Washington Mutual Washington Mutual, the largest savings and loan bank in the country, filed for bankruptcy on September 26, 2008, under Chapter 11. The cause was a bank run that lasted for 10 days when depositors withdrew over $16 billion in June of that year. The bank, founded in 1889, went into receivership, and most of its branches were purchased by JPMorgan.


WorldCom The July 21, 2002 filing for bankruptcy by WorldCom, one of the biggest U.S. telecom providers, was the result of the biggest scandals in accounting in the country. The company had tried to hide the fact that it was failing by exaggerating its cash flow and net income. Its former CEO, the 10-gallon hat, cowboy boot-wearing Bernie Ebbers, ended up being sentenced to 25 years in prison as a result.

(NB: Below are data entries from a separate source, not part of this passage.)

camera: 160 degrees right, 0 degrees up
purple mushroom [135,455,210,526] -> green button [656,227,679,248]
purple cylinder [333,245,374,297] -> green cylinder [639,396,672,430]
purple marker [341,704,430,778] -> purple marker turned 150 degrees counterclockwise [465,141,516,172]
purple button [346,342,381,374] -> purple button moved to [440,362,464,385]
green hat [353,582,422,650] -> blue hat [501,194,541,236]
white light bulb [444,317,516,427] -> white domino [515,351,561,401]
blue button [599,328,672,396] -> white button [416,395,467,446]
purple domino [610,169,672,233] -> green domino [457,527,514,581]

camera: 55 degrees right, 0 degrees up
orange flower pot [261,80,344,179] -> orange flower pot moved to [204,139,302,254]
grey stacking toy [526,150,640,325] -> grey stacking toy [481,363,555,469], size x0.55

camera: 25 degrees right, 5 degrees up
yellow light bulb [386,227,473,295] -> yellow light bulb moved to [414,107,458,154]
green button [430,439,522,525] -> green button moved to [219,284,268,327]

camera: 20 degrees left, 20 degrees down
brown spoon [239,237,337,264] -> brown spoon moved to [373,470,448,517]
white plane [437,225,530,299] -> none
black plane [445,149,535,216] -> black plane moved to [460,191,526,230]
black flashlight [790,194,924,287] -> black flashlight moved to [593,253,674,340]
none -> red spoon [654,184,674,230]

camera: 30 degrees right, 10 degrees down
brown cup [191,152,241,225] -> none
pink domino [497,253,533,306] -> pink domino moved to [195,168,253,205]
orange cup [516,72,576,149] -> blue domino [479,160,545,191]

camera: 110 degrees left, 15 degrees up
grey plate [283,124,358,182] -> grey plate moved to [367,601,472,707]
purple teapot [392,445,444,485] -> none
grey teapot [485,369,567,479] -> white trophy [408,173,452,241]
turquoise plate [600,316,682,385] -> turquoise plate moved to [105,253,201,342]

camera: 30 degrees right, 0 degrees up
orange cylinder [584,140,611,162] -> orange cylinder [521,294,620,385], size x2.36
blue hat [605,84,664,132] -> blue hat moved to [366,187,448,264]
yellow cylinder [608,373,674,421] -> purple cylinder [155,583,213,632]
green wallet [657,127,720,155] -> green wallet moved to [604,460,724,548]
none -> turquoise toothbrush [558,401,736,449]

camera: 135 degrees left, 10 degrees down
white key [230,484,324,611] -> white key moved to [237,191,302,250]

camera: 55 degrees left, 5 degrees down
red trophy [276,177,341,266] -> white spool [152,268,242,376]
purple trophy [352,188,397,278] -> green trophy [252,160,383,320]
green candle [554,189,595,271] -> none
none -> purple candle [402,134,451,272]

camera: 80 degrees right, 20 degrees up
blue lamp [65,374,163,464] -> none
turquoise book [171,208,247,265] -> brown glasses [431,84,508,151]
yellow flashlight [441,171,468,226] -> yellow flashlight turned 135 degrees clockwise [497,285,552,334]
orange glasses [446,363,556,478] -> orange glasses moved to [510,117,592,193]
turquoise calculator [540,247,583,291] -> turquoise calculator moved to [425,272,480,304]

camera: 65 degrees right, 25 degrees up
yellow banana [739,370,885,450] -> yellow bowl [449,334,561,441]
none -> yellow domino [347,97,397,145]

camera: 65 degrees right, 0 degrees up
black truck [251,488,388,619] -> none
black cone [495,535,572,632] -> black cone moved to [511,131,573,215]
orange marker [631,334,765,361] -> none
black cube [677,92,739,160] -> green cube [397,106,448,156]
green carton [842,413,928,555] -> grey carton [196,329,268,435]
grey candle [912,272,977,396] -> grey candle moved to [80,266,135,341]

General Motors General Motors received $19.4 billion from the federal government, but that didn’t keep the company from filing for bankruptcy on June 1, 2009, in New York. During its bankruptcy reorganization, the feds handed over another $30 billion to save the company. A few years later, GM was out of the red and into the black and had repaid its government debt, but the bailouts cost U.S. taxpayers around $8.9 billion.

CIT Group CIT Group, which provided loans to small and mid-sized businesses, filed for Chapter 11 bankruptcy to reorganize itself on November 1, 2009, after its loans were hit hard by the recession. According to the bankruptcy filing, the company held assets of $71 billion but had liabilities of $64.9 billion. After the company took $2 billion in funds through TARP and its shareholders lost everything, the company recovered.

Enron Enron was the perfect example of accounting fraud, and its illegal price manipulation even brought down the energy company PG&E in 2001. Chapter 11 was filed by Enron on December 2, 2001, and four officials with the company were convicted of insider trading, conspiracy, and fraud, including the CEO. Shares in the company went from $90.75 to a rock bottom price of $0.26 because of the company's cooked accounting books and fake holdings.